Today's Balance of Payments shows the continuing impact of the global recession on the Australian economy, with the current account deficit (CAD) widening to $13.3 billion in the June quarter, representing 4.4 per cent of March quarter GDP. This widening of the CAD was driven by a turnaround in the trade balance, which moved from a surplus of $4.3 billion in the March quarter to a deficit of $1.7 billion in the June quarter.
The global recession and the associated fall in commodity prices have had a major impact on Australia's export earnings which fell by a record $11 billion in the quarter. Export prices fell sharply, down 15.8 per cent in the quarter, reflecting declines in prices for a broad range of both rural and non-rural commodities.
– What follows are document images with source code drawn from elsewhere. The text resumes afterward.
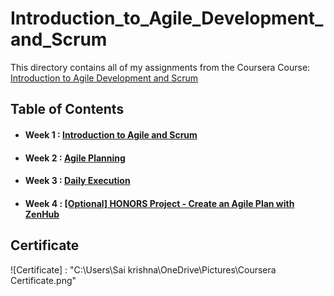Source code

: # Introduction_to_Agile_Development_and_Scrum
This directory contains all of my assignments from the Coursera Course: [Introduction to Agile Development and Scrum](https://www.coursera.org/learn/agile-development-and-scrum/home/info)
## Table of Contents 
* #### Week 1 : [Introduction to Agile and Scrum](https://www.coursera.org/learn/agile-development-and-scrum/home/week/1)
* #### Week 2 : [Agile Planning](https://www.coursera.org/learn/agile-development-and-scrum/home/week/2)
* #### Week 3 : [ Daily Execution](https://www.coursera.org/learn/agile-development-and-scrum/home/week/3)
* #### Week 4 : [[Optional] HONORS Project - Create an Agile Plan with ZenHub](https://www.coursera.org/learn/agile-development-and-scrum/home/week/4)
## Certificate
![Certificate] : "C:\Users\Sai krishna\OneDrive\Pictures\Coursera Certificate.png"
This is the largest fall in export prices since records began in 1959.
Combined with a 9.0 per cent fall in import prices, this led to a 7.4 per cent fall in Australia's terms of trade in the June quarter. The terms of trade have now fallen by 11.6 per cent over the past year and continue to represent a major challenge for the Australian economy as the global recession plays out.
The ABS estimates that net exports will subtract 0.2 of a percentage point from GDP growth in the June quarter, with a rise in export volumes more than offset by an increase in import volumes.
Export volumes rose by 1.0 per cent in the June quarter, but remain 0.2 per cent lower through the year. Exports of rural commodities, non-rural commodities, services and other goods all rose in the quarter. This was partially offset by a fall in exports of manufactures.
Import volumes rose by 2.1 per cent in the June quarter, to be 13.1 per cent lower through the year. Imports of consumption goods, services and intermediate goods rose in the quarter. Partially offsetting these rises were falls in imports of capital and other goods.
Net foreign debt fell to $633.2 billion in the June quarter. Australia's debt servicing ratio was 10.1 per cent in the June quarter.
The Government's nation building infrastructure investments will help expand Australia's productive capacity and will provide a sound basis for growth in jobs and exports in the future as the global economy recovers.